### Material for this task
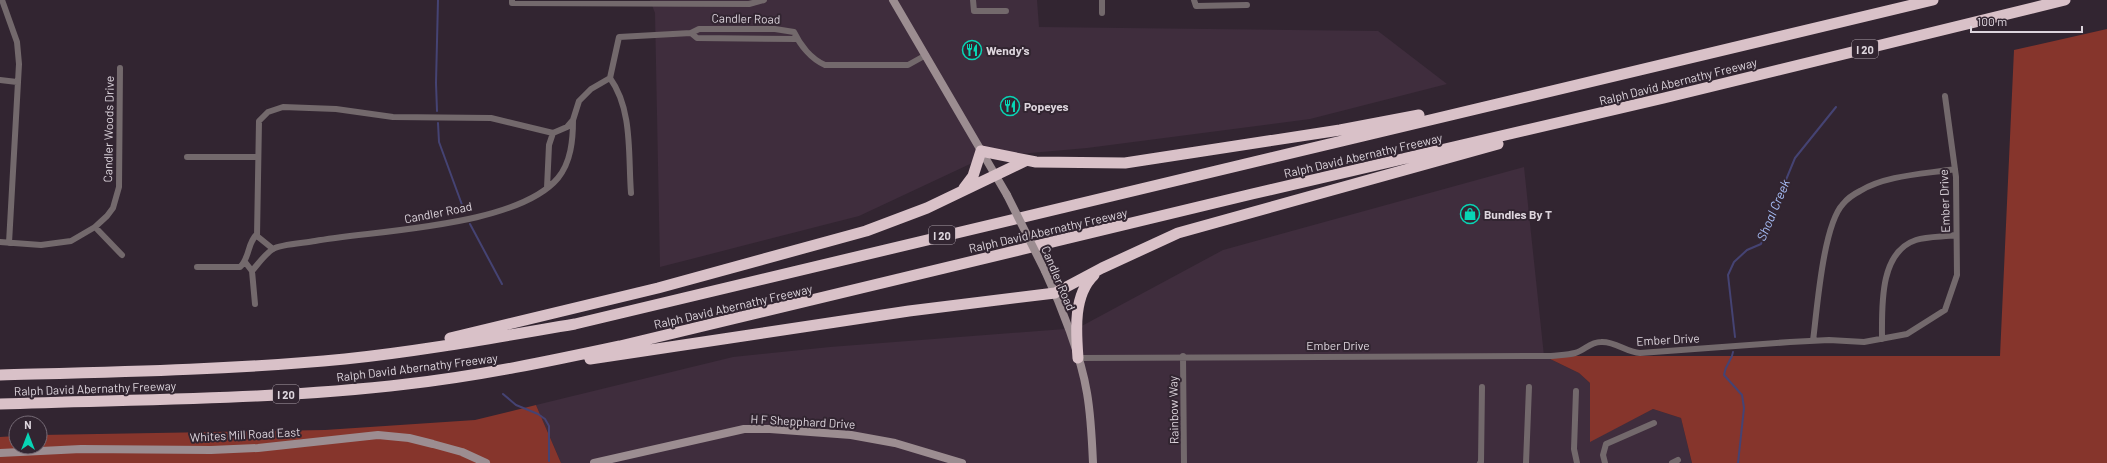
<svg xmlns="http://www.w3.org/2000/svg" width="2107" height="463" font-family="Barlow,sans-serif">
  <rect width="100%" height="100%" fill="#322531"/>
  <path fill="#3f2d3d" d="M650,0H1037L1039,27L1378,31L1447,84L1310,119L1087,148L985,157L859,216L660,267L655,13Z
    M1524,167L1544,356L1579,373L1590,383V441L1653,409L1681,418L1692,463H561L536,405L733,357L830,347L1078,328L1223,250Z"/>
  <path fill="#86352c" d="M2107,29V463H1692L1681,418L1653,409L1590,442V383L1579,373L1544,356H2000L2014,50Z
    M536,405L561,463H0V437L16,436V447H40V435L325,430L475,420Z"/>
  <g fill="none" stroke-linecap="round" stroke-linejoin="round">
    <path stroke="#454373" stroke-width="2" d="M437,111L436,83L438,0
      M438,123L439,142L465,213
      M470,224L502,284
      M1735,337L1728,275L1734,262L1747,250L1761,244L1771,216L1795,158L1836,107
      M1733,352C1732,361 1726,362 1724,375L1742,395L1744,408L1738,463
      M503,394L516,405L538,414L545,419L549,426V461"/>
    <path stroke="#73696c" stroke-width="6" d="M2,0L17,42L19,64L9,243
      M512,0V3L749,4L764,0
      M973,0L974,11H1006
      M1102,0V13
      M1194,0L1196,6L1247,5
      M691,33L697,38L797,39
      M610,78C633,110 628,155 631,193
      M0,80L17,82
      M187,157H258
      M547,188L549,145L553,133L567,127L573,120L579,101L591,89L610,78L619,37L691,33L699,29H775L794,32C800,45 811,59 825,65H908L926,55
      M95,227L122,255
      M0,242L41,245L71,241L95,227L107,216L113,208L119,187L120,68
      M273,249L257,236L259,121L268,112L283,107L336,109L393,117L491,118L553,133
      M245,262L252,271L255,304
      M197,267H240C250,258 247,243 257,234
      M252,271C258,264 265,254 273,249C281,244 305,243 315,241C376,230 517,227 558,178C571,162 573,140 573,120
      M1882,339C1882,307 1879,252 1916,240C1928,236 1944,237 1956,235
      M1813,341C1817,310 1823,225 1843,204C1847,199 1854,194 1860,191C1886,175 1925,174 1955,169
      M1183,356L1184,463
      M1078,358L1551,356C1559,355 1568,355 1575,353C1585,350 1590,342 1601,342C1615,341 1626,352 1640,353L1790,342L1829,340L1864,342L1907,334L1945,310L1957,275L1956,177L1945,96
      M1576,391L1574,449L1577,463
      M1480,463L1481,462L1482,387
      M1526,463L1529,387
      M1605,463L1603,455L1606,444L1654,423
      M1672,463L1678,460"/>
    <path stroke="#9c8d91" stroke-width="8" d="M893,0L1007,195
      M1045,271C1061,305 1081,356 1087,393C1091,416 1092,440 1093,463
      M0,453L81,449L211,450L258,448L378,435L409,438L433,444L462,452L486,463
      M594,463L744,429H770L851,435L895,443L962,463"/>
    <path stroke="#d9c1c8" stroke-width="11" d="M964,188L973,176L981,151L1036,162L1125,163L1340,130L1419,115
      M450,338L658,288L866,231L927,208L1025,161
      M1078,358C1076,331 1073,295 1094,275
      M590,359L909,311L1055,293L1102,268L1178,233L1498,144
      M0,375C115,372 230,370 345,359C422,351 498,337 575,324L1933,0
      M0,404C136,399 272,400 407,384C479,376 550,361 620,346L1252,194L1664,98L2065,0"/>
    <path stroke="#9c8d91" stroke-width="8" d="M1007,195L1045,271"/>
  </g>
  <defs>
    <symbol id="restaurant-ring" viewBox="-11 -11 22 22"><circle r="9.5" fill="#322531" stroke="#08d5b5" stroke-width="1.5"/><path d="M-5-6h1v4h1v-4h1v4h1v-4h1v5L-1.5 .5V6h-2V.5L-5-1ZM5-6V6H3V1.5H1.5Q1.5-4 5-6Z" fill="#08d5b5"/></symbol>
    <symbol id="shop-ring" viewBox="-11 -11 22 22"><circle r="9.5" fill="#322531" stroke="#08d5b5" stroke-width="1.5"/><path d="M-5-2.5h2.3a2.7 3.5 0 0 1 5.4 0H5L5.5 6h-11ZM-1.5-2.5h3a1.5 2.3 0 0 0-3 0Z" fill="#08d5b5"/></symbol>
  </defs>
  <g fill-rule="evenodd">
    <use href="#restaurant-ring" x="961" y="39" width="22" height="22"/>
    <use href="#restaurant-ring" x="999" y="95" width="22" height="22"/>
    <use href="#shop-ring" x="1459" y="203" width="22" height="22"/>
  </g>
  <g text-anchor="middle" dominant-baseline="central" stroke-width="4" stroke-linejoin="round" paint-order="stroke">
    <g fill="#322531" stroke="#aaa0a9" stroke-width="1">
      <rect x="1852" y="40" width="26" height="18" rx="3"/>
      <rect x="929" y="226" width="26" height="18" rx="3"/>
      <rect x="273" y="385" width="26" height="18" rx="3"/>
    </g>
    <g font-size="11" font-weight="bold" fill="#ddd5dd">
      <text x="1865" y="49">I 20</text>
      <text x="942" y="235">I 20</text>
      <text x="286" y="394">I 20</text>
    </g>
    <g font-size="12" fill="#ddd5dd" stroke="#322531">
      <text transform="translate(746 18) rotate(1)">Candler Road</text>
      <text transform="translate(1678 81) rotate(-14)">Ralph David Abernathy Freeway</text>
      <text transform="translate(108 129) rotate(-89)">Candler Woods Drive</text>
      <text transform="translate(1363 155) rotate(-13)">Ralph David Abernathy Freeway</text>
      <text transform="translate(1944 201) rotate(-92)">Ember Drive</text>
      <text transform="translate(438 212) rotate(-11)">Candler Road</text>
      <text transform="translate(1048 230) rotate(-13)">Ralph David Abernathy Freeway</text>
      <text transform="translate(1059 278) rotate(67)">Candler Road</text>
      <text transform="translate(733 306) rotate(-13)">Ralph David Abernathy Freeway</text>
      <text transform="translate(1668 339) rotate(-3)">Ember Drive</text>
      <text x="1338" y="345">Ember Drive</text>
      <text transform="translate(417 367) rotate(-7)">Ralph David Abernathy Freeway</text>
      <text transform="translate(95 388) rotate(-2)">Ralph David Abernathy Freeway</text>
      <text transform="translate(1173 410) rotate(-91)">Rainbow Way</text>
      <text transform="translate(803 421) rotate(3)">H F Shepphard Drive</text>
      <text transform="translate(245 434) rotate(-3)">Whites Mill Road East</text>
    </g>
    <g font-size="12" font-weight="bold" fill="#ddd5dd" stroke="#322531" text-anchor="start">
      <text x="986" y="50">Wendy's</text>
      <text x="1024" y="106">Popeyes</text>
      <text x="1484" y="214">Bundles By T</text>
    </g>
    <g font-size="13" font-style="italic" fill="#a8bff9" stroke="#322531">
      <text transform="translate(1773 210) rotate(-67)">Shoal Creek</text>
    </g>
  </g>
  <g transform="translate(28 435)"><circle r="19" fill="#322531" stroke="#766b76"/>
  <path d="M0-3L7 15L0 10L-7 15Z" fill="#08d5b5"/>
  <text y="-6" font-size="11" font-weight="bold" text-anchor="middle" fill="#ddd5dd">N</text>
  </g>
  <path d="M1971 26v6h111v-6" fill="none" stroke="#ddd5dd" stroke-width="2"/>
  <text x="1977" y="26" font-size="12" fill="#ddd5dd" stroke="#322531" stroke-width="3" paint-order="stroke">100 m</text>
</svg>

==

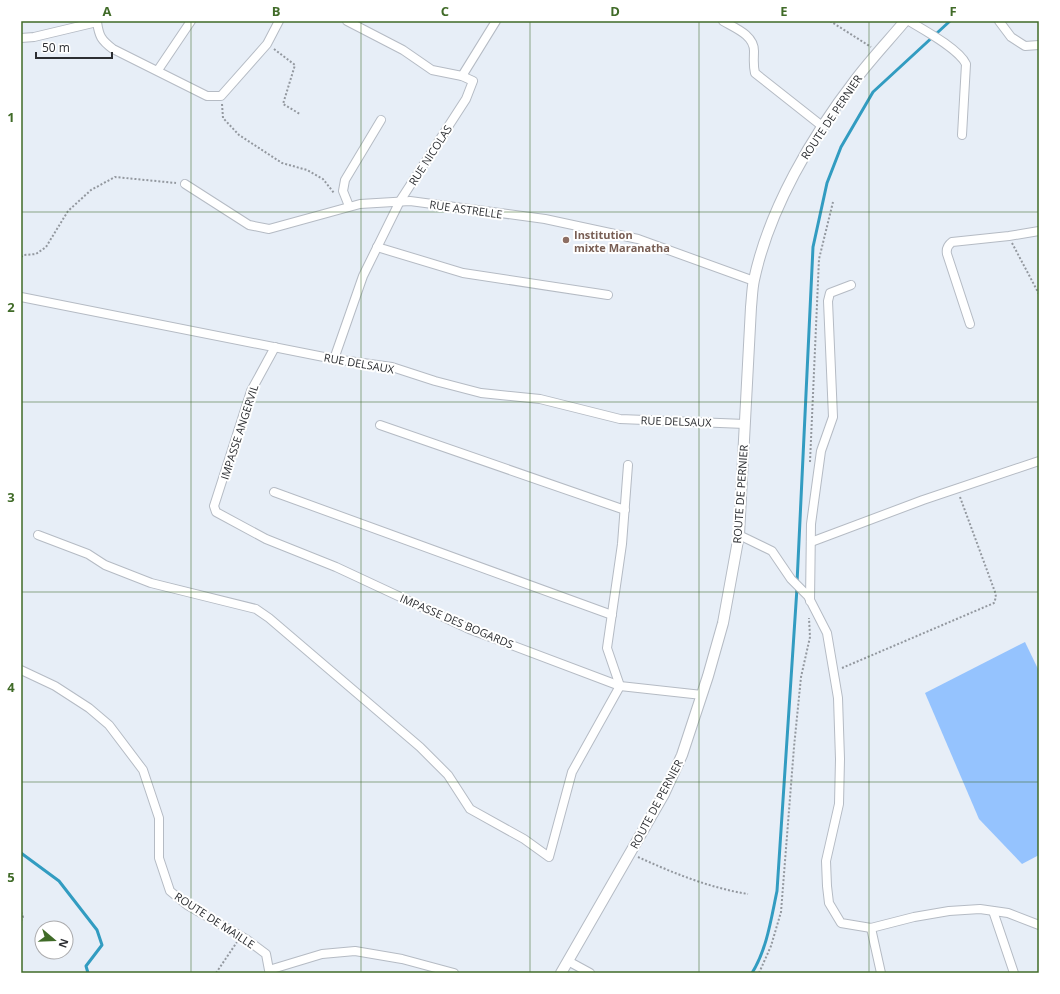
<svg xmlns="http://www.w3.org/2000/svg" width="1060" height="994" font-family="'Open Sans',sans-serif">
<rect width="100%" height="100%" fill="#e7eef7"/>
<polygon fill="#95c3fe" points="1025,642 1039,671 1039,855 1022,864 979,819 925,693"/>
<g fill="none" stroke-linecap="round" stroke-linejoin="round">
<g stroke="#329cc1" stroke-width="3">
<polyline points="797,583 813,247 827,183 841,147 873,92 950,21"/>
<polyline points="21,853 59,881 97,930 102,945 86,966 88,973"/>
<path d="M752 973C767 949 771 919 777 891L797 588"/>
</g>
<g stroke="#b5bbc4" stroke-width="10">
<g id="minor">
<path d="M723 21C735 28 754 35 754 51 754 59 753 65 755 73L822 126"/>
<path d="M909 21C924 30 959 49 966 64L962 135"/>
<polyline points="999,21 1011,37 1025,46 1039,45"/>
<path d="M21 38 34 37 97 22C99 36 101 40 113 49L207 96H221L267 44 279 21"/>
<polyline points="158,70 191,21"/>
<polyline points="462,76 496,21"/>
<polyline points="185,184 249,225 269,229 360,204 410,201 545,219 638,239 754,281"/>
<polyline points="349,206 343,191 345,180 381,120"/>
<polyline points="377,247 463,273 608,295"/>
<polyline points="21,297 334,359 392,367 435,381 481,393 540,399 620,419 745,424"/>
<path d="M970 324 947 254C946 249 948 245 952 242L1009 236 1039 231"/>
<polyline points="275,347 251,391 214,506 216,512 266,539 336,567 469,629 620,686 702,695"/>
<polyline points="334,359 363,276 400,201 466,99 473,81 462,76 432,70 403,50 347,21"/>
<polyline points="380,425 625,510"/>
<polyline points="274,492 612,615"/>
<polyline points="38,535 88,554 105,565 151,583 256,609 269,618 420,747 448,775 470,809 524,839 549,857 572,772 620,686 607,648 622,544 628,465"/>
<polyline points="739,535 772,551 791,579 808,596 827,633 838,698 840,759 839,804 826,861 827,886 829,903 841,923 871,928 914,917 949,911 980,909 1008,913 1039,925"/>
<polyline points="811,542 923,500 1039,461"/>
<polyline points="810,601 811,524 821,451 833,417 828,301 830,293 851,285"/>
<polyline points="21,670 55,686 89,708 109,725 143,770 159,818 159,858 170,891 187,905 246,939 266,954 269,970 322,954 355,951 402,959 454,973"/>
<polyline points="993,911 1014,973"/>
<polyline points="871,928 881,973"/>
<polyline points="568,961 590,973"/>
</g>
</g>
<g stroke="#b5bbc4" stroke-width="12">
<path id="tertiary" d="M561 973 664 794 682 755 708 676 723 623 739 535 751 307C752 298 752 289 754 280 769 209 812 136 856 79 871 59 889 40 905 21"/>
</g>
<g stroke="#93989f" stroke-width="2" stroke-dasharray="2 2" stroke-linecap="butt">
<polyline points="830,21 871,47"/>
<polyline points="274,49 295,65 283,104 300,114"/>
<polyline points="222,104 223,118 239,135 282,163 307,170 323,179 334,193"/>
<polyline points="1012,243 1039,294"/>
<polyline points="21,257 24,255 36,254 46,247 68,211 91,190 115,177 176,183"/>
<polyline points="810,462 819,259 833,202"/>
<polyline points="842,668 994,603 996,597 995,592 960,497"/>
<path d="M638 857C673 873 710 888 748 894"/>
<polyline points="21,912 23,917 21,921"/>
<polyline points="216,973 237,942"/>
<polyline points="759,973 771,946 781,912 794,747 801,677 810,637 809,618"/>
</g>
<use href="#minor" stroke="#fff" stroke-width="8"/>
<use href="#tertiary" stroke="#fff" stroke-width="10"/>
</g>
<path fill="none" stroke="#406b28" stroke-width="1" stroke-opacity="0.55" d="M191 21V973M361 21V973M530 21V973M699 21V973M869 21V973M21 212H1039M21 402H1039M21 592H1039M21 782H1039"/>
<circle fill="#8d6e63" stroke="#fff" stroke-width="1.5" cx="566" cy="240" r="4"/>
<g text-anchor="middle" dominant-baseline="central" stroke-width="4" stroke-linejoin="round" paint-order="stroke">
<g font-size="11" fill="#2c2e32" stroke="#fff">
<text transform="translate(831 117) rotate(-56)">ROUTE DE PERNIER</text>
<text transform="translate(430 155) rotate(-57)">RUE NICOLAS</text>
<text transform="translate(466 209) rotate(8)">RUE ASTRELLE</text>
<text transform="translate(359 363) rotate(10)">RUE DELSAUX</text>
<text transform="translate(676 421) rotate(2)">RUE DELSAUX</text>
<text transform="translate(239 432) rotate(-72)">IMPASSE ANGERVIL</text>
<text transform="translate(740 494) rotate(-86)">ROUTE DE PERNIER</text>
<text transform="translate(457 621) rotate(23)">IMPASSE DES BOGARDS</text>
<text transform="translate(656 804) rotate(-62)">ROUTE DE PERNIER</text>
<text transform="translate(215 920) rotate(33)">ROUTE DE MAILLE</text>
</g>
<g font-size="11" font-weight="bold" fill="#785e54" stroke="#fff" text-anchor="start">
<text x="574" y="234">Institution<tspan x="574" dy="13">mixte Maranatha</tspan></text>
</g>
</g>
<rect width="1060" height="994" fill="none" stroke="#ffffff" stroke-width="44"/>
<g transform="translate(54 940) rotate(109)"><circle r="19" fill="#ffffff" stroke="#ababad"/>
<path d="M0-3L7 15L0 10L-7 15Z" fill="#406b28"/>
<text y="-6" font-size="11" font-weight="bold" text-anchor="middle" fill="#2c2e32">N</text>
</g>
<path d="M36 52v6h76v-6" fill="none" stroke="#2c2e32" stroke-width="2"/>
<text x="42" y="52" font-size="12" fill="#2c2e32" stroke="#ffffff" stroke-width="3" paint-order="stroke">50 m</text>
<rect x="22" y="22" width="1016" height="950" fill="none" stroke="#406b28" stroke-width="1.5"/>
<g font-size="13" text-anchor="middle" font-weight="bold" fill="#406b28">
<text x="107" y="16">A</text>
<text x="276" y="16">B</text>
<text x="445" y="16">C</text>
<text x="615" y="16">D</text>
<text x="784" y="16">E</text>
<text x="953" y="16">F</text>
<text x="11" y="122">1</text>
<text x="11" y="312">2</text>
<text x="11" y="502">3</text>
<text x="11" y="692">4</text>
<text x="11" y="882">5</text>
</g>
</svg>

### Problem to work on
I'd like every line with the string "dominant" copied from the listing.

### The answer
  <g text-anchor="middle" dominant-baseline="central" stroke-width="4" stroke-linejoin="round" paint-order="stroke">
<g text-anchor="middle" dominant-baseline="central" stroke-width="4" stroke-linejoin="round" paint-order="stroke">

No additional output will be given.